(Dataset items)
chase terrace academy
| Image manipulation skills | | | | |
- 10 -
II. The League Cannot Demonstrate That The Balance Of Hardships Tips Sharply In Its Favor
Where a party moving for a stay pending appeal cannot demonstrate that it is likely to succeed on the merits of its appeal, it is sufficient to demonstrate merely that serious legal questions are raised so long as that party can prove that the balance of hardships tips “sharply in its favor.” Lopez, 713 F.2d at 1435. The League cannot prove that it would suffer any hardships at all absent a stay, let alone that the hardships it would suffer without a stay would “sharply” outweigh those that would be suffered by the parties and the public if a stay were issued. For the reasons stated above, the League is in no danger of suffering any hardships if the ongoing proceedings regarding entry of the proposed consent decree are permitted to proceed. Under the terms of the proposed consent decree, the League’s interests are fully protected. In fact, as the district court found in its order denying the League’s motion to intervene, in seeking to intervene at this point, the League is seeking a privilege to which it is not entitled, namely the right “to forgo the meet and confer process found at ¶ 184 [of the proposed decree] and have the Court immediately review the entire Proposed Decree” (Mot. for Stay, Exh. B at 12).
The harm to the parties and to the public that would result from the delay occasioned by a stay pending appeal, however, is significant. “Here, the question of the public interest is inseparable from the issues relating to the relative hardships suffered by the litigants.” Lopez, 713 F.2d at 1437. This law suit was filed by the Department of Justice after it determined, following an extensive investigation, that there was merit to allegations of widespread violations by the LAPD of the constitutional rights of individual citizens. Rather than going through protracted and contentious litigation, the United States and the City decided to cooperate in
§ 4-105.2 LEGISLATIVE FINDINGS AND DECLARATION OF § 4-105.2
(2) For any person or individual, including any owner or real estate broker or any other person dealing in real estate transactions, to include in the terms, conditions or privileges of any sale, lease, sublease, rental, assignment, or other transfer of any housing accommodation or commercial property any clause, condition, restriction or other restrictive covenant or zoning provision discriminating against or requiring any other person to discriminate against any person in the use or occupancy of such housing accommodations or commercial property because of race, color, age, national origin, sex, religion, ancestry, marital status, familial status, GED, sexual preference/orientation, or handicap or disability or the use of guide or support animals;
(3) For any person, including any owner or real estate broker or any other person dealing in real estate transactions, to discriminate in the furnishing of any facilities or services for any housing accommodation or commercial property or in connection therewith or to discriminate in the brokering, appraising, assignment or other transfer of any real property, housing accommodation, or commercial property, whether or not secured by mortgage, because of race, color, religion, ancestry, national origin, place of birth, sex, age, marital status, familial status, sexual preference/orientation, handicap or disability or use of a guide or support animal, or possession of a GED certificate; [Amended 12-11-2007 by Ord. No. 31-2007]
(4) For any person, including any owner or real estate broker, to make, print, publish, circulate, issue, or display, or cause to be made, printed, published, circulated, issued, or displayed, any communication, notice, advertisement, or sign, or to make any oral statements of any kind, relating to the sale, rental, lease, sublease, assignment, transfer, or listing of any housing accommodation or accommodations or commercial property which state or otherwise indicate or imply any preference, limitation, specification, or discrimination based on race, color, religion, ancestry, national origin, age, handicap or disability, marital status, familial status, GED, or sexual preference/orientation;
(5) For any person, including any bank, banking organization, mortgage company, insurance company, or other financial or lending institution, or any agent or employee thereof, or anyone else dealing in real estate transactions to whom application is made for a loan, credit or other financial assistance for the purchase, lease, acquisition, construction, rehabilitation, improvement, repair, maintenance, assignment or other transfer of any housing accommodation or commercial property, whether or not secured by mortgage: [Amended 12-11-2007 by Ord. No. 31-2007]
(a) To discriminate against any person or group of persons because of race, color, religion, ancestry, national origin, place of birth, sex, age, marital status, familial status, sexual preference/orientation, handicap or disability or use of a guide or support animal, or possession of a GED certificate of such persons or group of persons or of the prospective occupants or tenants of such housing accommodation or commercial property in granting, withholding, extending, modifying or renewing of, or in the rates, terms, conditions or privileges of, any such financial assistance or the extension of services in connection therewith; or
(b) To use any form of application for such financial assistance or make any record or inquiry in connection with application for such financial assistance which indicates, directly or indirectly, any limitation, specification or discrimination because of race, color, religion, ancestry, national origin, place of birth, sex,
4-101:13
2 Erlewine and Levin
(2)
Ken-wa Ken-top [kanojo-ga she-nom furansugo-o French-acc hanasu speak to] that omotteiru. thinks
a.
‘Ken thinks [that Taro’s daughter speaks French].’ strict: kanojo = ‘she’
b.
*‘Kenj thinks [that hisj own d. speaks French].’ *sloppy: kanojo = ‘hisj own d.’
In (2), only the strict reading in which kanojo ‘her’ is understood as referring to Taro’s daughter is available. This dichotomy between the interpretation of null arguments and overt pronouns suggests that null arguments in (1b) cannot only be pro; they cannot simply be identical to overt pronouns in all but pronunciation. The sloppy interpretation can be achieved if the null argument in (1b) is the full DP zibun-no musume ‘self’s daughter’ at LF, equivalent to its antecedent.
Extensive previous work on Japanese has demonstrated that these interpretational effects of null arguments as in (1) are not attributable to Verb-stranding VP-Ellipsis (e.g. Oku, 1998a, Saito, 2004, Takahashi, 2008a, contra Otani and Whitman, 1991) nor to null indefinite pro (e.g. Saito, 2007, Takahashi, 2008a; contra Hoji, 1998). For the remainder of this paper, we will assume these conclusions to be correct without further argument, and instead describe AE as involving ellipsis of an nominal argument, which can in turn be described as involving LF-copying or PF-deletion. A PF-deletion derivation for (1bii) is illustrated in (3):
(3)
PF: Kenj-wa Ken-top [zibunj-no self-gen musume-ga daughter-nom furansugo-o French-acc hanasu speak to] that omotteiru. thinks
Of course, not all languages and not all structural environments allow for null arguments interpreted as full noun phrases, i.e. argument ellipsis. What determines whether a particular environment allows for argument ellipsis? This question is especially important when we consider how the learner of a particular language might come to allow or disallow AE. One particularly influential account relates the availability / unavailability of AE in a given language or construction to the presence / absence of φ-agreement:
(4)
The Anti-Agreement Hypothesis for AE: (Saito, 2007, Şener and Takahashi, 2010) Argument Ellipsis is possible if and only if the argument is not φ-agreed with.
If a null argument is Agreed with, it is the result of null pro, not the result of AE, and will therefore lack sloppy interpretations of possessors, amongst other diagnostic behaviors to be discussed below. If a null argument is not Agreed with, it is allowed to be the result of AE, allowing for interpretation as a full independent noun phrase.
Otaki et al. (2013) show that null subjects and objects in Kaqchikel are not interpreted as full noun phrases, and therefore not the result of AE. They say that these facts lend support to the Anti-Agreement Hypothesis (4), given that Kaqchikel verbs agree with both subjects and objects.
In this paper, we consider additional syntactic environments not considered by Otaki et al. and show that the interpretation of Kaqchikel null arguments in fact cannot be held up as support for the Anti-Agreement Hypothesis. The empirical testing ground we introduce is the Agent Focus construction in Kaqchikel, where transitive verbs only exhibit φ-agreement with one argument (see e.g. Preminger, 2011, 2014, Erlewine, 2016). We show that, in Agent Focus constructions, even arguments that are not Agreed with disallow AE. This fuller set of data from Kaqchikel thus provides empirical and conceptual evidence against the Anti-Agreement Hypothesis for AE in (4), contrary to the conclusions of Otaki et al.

- THE TASK
Every line above that contains the word "self" should be reported.

- EXPECTED OUTPUT
In (2), only the strict reading in which kanojo ‘her’ is understood as referring to Taro’s daughter is available. This dichotomy between the interpretation of null arguments and overt pronouns suggests that null arguments in (1b) cannot only be pro; they cannot simply be identical to overt pronouns in all but pronunciation. The sloppy interpretation can be achieved if the null argument in (1b) is the full DP zibun-no musume ‘self’s daughter’ at LF, equivalent to its antecedent.
PF: Kenj-wa Ken-top [zibunj-no self-gen musume-ga daughter-nom furansugo-o French-acc hanasu speak to] that omotteiru. thinks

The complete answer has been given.